Setelah mendengar penyebutan tentang mengikuti Guru Suci, Iblis Baiye menatap Iblis Penghancur Langit, ekspresinya berubah seolah mengingat sesuatu.
Mungkinkah lelaki tua itu benar-benar…?!
Sementara itu, Baiye Green Demon memperhatikan bahwa Blood Demon Old Monster mulai mengobrol dengan Destroying Heaven Demon, dan melihat Yang Xiaotian tepat di depannya, dia tidak bisa menahan diri untuk angkat bicara: “Senior Blood Demon, anak ini adalah Yang Xiaotian.”
Namun, tepat saat dia berbicara, Monster Tua Iblis Darah tiba-tiba melayangkan serangan telapak tangan yang ganas.
Telapak tangan berlumuran darah yang mengerikan langsung menyapu ke arah Baiye Green Demon.
Baiye Green Demon terkejut dan membalas dengan segenap kekuatannya.
Namun ia tetap terlempar ke belakang, jatuh dengan keras ke hutan di kejauhan.
Mulut Baiye si Iblis Hijau berdarah.
Semua orang terkejut. Para ahli dari Klan Iblis Malam Putih sangat ketakutan.
“Aku sedang berbicara dengan Annihilating Heaven, kapan giliranmu untuk ikut campur?!” Monster Tua Iblis Darah melirik dingin ke arah Iblis Hijau Baiye: “Ucapkan sepatah kata lagi, dan kau akan mati!”
Merasakan niat membunuh yang dingin dari Monster Tua Iblis Darah, wajah Iblis Hijau Baiye berubah.
Wajah Baiye Demon juga menjadi gelap.
Monster Tua Iblis Darah memandang Iblis Penghancur Langit dan Yang Xiaotian, lalu berkata: “Penghancur Langit, meskipun kau dan aku adalah teman lama, anak ini membunuh muridku, nyawa dibalas nyawa!”
“Demi kebaikanmu, aku akan membiarkan dia melakukannya sendiri dan mati dengan bermartabat.”
Bai Hai adalah murid pilihannya, seseorang yang telah diasuhnya selama bertahun-tahun, dengan mengerahkan banyak usaha, dan sekarang dia dibunuh oleh Yang Xiaotian.
Jadi, Yang Xiaotian tetap harus mati.
Mendengar Iblis Darah Tua mengatakan bahwa dia ingin Yang Xiaotian mati, hati Iblis Baiye akhirnya lega.
Dia khawatir bahwa Monster Tua Iblis Darah tidak akan membunuh Yang Xiaotian karena Iblis Penghancur Langit.
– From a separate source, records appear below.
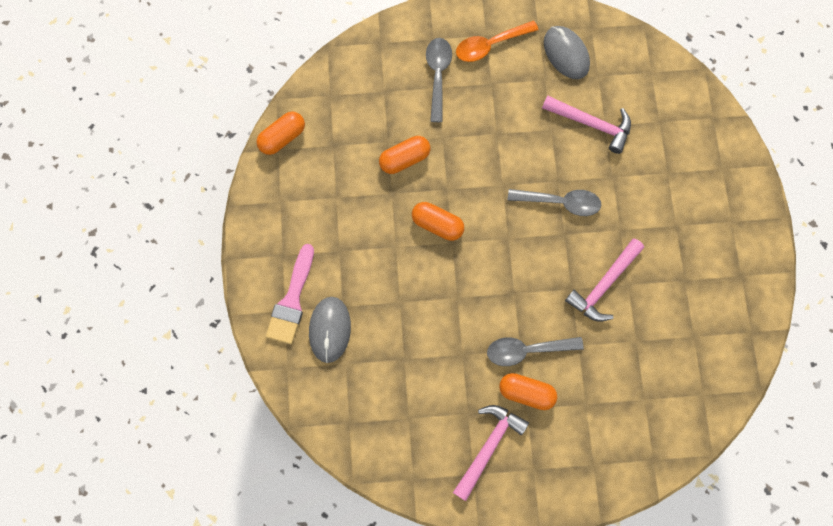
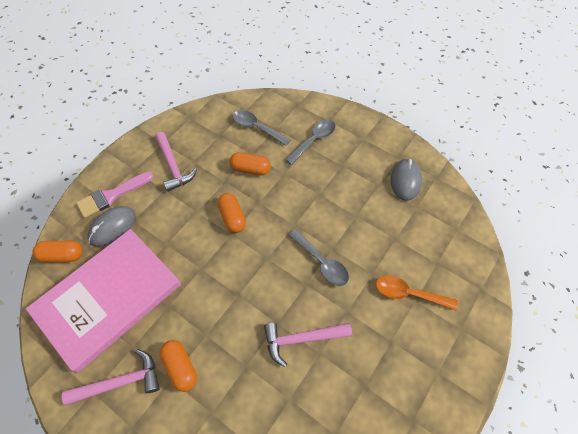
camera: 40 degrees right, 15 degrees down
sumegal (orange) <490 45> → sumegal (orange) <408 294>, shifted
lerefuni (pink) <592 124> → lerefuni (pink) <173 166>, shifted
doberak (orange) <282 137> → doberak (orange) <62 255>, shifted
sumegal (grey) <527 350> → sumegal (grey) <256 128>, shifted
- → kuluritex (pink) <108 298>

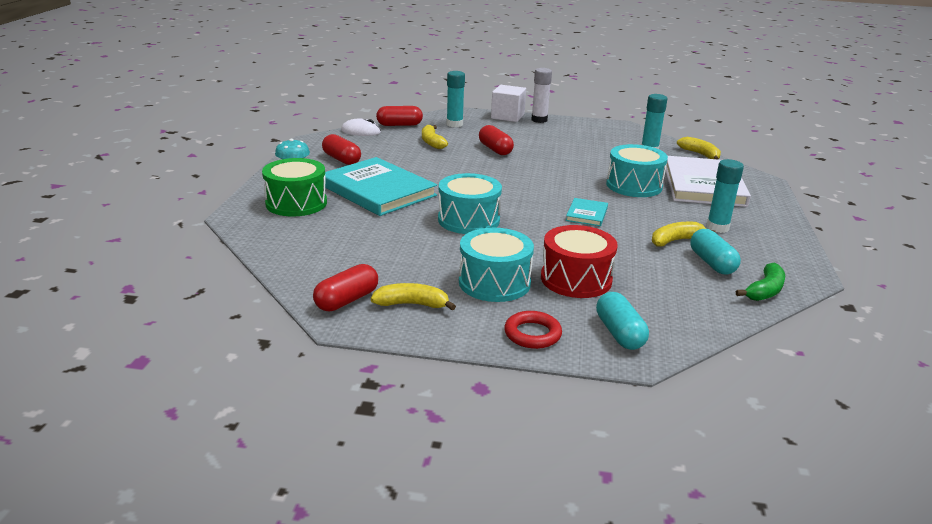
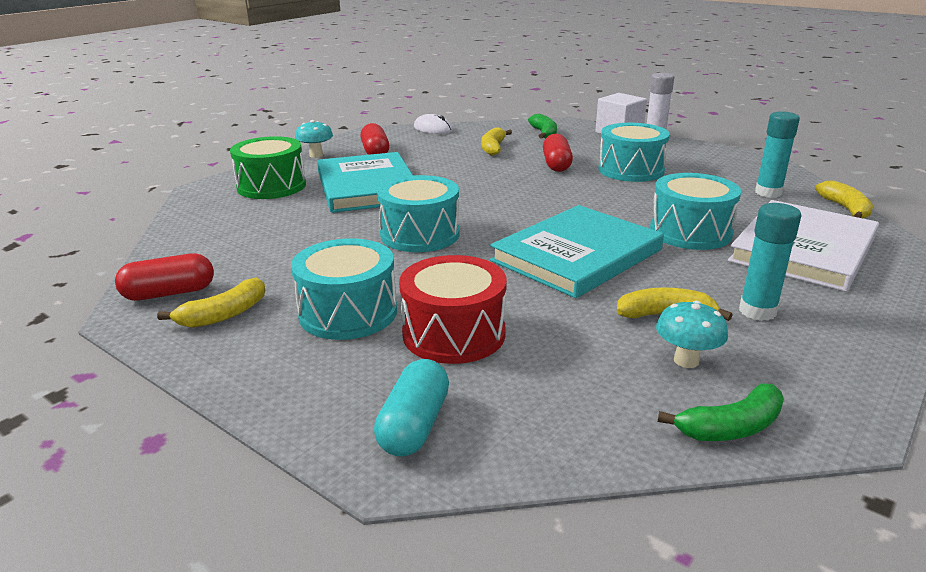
camera: 30 degrees right, 0 degrees up
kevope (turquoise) <454 124> → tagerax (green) <544 133>
doberak (red) <399 125> → -
kuluritex (turquoise) <586 214> → kuluritex (turquoise) <577 255>, x2.20
doberak (turquoise) <712 263> → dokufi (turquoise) <686 360>
tagerax (yellow) <412 304> → tagerax (yellow) <224 315>, 105 degrees clockwise
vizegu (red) <532 334> → -
- → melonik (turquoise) <631 170>

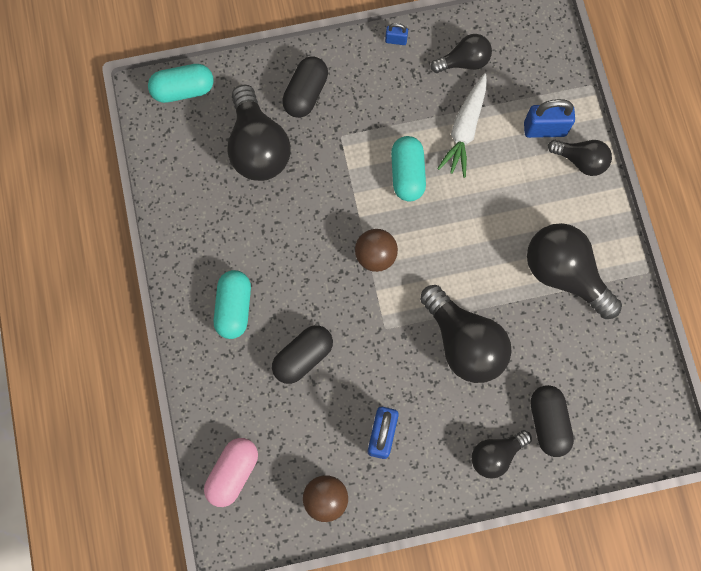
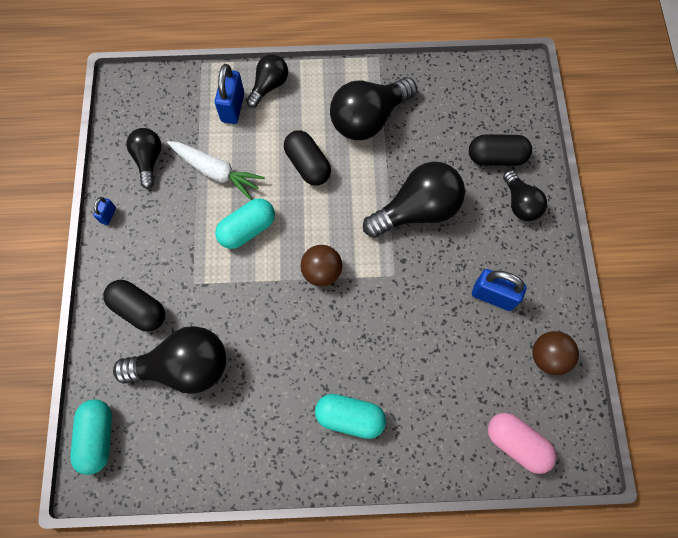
camera: 80 degrees left, 5 degrees down
doberak (turquoise) <407 174> → doberak (turquoise) <247 229>, 45 degrees counterclockwise
doberak (black) <303 357> → doberak (black) <308 165>, shifted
Iblis Penghancur Langit menggelengkan kepalanya dan tersenyum saat mendengar kata-kata Monster Tua Iblis Darah, “Iblis Darah, kau tidak bisa membunuhnya.”
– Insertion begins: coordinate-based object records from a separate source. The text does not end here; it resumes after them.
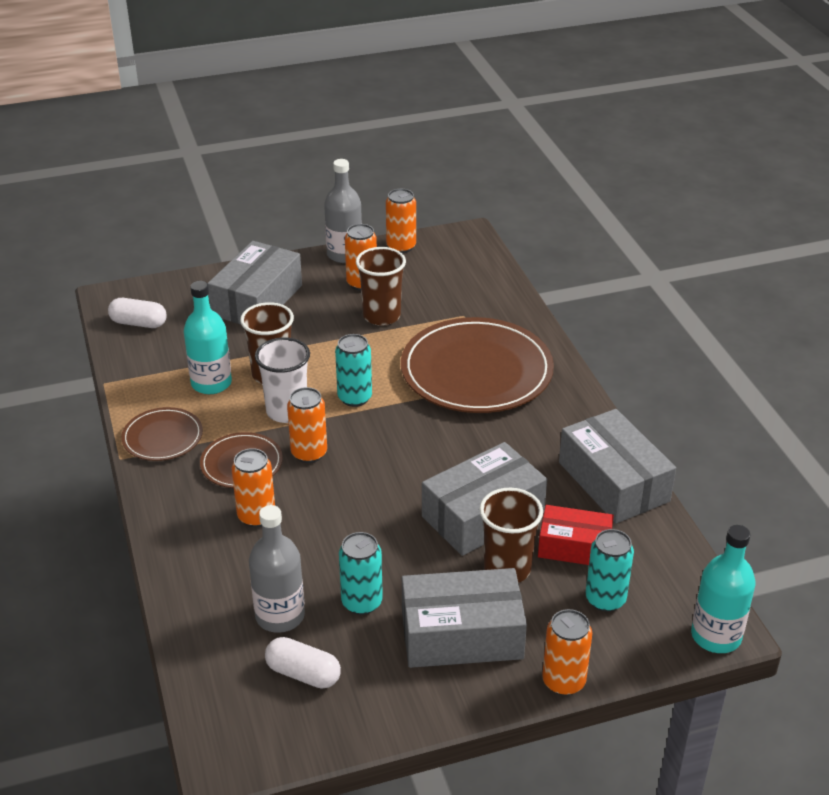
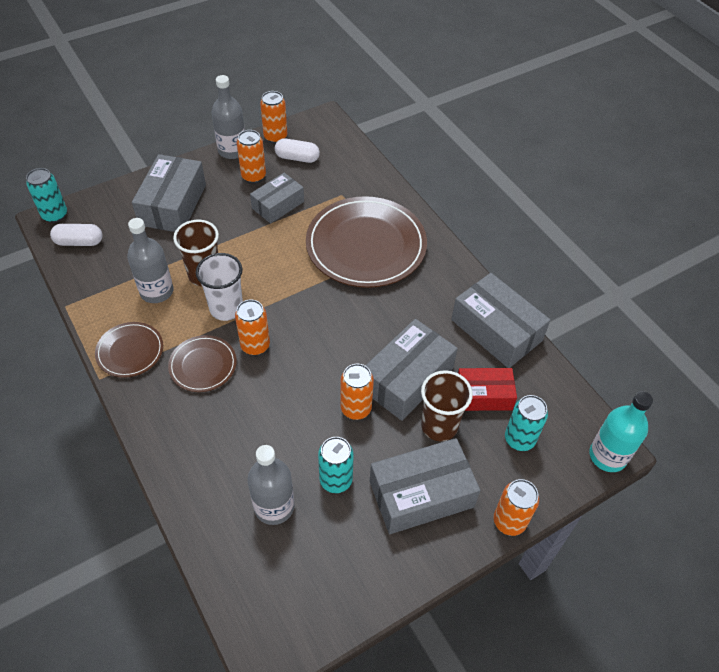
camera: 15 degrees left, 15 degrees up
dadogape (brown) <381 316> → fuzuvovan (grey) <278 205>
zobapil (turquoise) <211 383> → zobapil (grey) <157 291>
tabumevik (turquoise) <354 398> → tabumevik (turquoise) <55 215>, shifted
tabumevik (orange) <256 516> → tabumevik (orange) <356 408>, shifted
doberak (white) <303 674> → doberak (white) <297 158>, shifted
“Tidak bisa?” Monster Tua Iblis Darah mengerutkan kening, tepat ketika dia hendak mengatakan bahwa Iblis Penghancur Langit tidak bisa menghentikannya, dia tiba-tiba melihat sebuah token muncul di tangan Yang Xiaotian.
Token ini memiliki gambar Dewa Iblis yang terukir di bagian depannya.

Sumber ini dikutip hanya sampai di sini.